Il 2014 avrà un sapore di Fiaba e di Pappamondo. Tutto quello su cui blatererò riguarderà prettamente giri intorno al mondo che esiste e che è stato creato. Terra e Fiabe. Poi pian piano si capirà pure il perché ( un’aura di mistero scese su sui capelli – e soprattutto sulle doppie punte).

Fatto sta che per diversi progetti lavorativi e di piacere ho già da un bel po’ a che fare con Ricette provenienti da diverse parti del Mondo ( la mia Rubrica Pappamondo insomma) e correlazioni con Fiabe senza contare la Rubrica Cibo e Cinema. Cosa voglio dire? Che non sarà più inconsueto (quando lo è stato?) vedere la foglia di Banana qui come anche il dolcetto turco o prodotti bizzarri. Miro a diventare la Zimmern sicula solo che al contrario di lui non assaggerò nulla, CHIARAMENTE. Perché l’altra sera mentre spiaggiata sul divano mi passavo l’antirughe nel contorno occhi l’ho visto fermo ad un camioncino mentre divorava una cavia con l’avocado dentro un Tacos.

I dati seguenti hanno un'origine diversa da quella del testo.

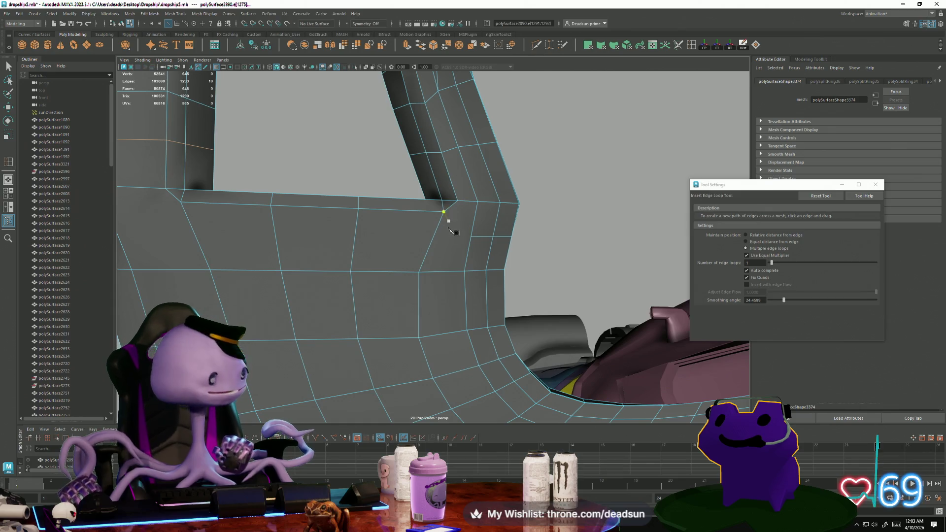
right_click_drag(449, 228, 447, 268, "shift")
mouse_move(448, 268)
left_mouse_down("alt")
mouse_move(454, 275)
mouse_move(476, 245)
left_mouse_up("alt")
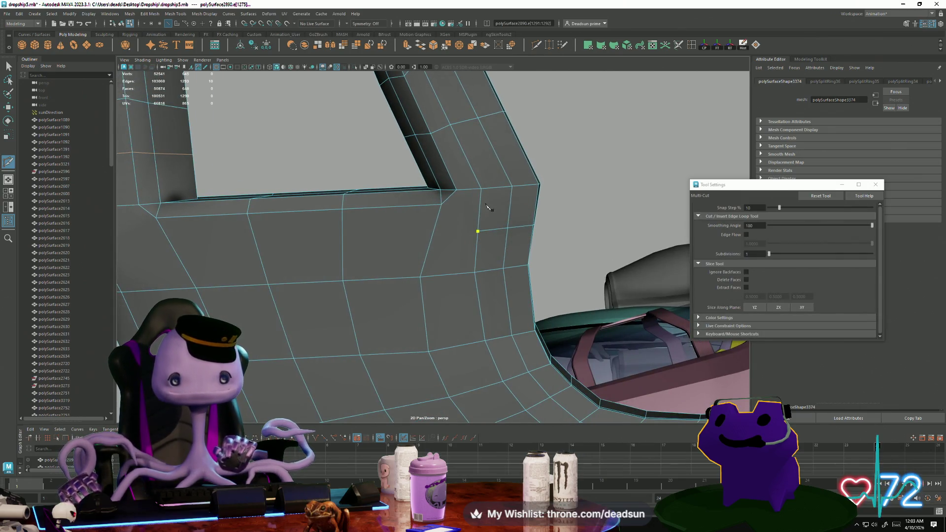
- Finish the cut edge from the opening's corner and return the handle to Object Mode
right_click(434, 259)
left_click_drag(178, 254, 340, 303, "alt")
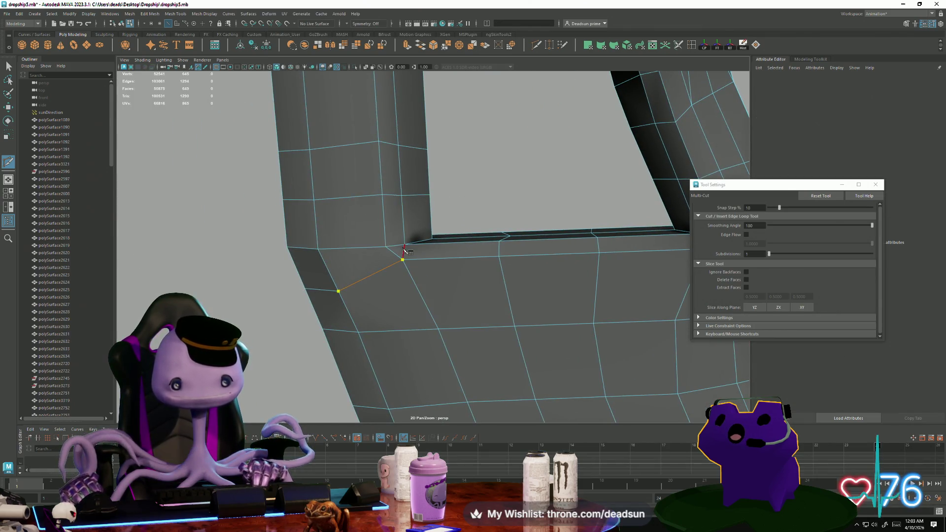
left_click(13, 66)
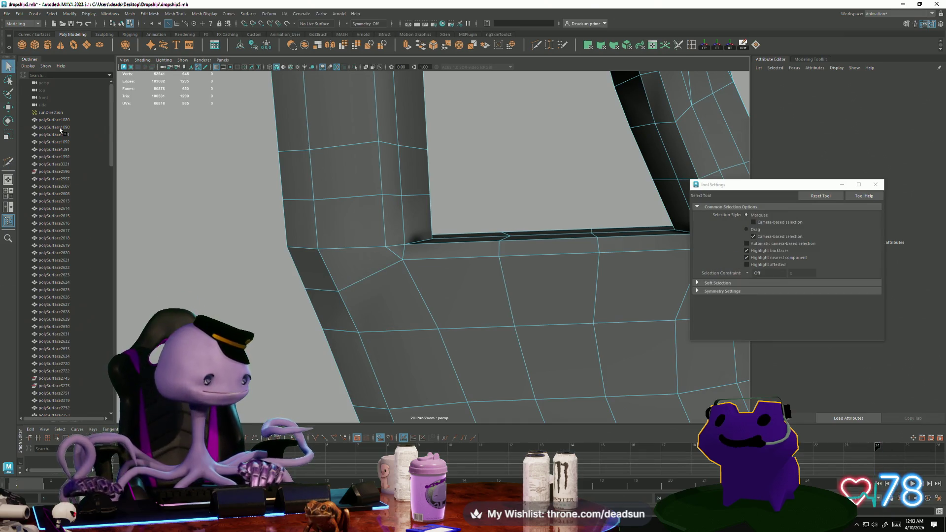
mouse_move(197, 231)
left_mouse_down("alt")
mouse_move(362, 297)
mouse_move(438, 312)
mouse_move(402, 271)
left_mouse_up("alt")
mouse_move(414, 248)
right_mouse_down()
mouse_move(426, 205)
mouse_move(482, 199)
right_mouse_up()
left_click_drag(482, 198, 401, 245, "alt")
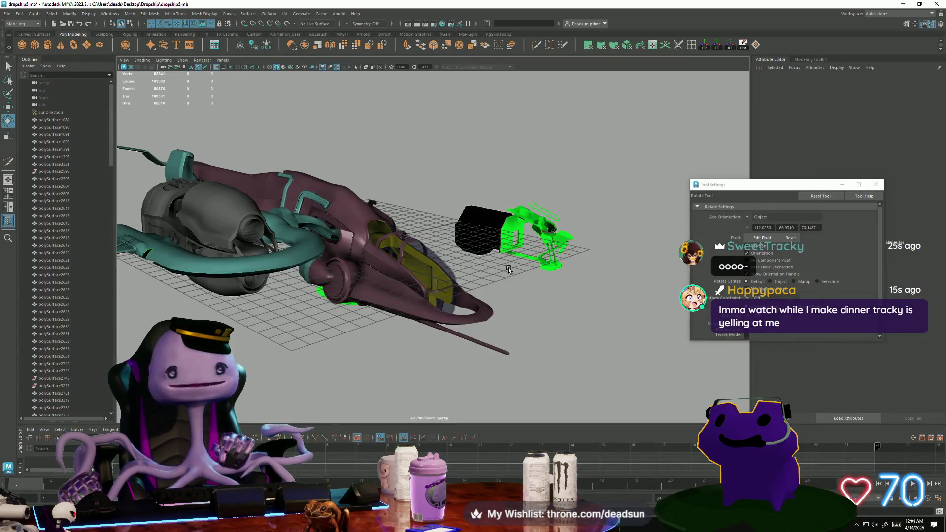
mouse_move(509, 270)
left_mouse_down("alt")
mouse_move(462, 283)
mouse_move(477, 273)
left_mouse_up("alt")
key("alt+Tab")
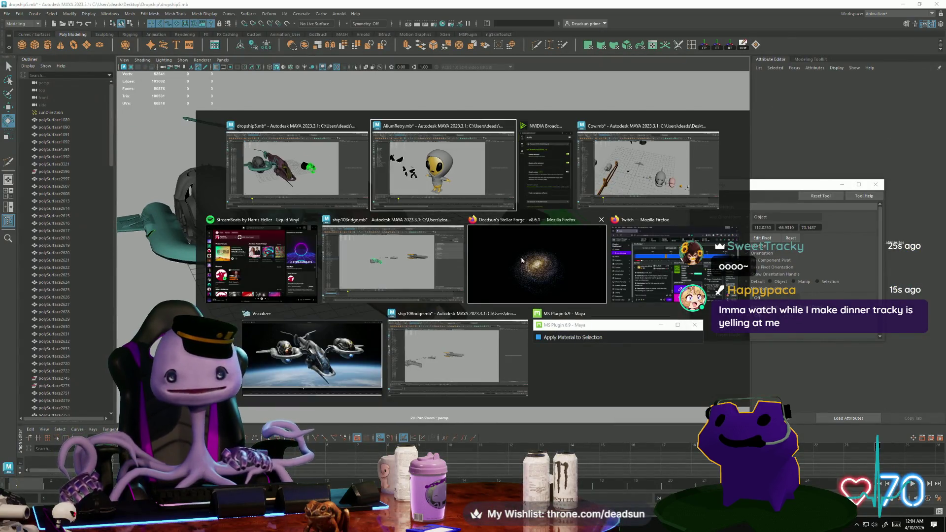
left_click(326, 340)
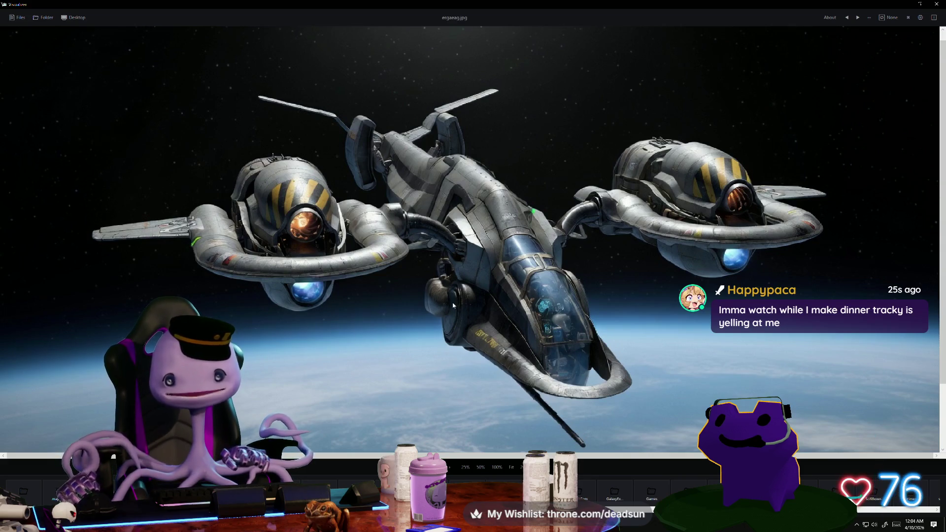
key("alt+Tab")
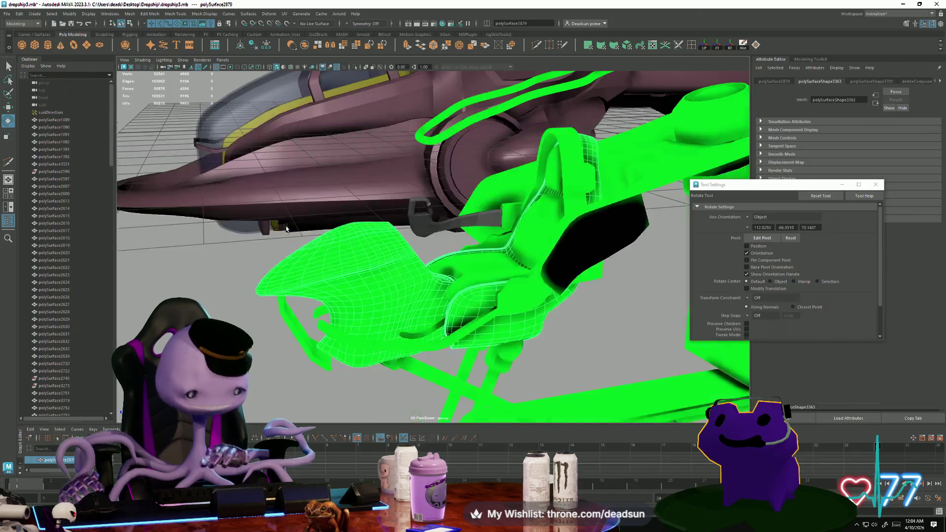
- Select the armrest strut and switch it to edge mode
left_click_drag(350, 265, 616, 291, "alt")
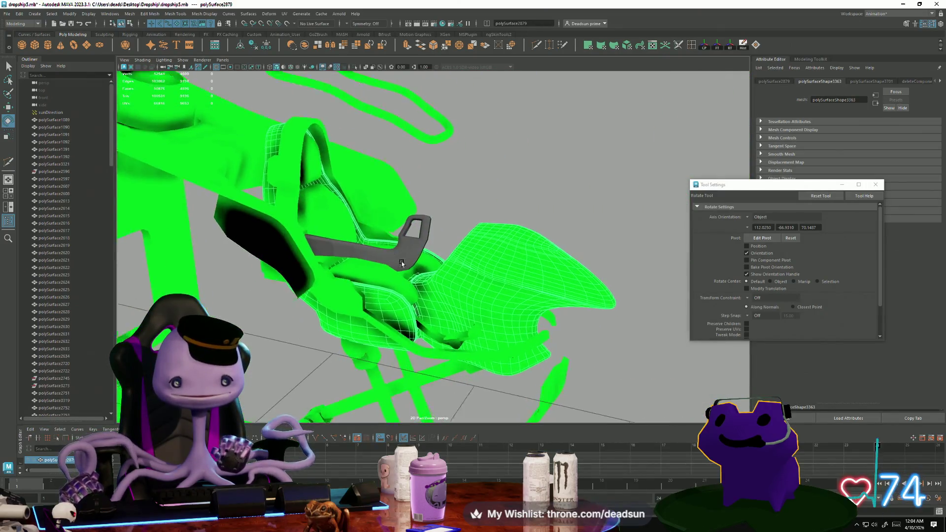
scroll(637, 290, "up", 5)
left_click(347, 237)
left_click_drag(346, 237, 387, 267, "alt")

No fermi un attimo. D’accordo che non accetto il fatto di passarmi l’antirughe nel contorno occhi con costanza ma adesso devo pure sopportare il fatto che sia legale fermarsi ad un camioncino e mangiare Tacos con Cavie e Avocado? Per me poco fa differenza mangiare agnello o maiale come anche cavia o gatto o cane e quaglia. Sono incoerente nella maggior parte della mia esistenza ma un flebile barlume contrario c’è. Ho deciso difatti di non mangiare il Coniglio perché lo rispetto quanto il cane. Allo stesso modo il gatto , il ratto e il bisonte. Se non mangio un cane non vedo perché mai dovrei mangiare un cavallo. E così via fino alla luce che ti abbaglia e la razionalità ti colpisce. Per dire insomma che vedere la cavia nel tacos con la salsa di soia insieme ai testicoli speziati dell’anatra mi ha gettato nel buio assoluto. Come sempre, inciso.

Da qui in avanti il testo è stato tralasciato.